__To-do item__: Tally the lines of the data that include the word "production" and state the total, nothing else.

↓

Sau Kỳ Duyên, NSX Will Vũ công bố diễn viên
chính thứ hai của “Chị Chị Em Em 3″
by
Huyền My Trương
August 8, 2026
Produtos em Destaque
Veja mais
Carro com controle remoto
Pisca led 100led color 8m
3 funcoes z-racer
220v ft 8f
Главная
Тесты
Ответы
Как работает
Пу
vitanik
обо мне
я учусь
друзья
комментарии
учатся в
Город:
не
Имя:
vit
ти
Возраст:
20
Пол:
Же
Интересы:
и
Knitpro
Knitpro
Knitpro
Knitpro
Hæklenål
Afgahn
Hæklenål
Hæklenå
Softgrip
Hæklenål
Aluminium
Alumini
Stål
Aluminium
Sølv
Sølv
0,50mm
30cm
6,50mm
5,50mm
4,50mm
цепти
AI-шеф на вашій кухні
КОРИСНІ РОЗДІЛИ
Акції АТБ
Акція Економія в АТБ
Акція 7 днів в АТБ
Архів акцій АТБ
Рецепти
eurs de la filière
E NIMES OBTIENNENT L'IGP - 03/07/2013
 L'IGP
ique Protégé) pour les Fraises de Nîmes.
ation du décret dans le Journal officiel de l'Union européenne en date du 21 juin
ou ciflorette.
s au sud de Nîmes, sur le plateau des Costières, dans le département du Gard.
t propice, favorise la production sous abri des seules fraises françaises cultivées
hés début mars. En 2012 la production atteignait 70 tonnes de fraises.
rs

↑
↓

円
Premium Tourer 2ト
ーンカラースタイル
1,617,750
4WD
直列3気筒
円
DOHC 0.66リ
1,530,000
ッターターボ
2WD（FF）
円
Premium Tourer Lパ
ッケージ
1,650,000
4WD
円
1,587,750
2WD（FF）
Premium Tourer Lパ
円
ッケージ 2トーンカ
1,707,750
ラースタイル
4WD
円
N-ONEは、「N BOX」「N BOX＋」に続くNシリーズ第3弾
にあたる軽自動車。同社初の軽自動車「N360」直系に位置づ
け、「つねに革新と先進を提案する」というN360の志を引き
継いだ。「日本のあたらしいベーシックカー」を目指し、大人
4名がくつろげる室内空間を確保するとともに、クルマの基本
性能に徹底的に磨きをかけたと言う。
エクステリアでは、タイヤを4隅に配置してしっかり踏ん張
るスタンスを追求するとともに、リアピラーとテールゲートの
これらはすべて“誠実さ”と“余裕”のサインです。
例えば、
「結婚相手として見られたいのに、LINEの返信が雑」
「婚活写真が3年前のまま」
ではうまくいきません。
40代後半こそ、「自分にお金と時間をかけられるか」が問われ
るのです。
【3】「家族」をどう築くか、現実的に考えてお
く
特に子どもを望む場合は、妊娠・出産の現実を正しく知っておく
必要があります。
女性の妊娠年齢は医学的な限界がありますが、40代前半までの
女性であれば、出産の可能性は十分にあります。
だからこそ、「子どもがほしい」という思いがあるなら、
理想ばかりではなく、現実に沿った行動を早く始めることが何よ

↑

__Output of the task__: 2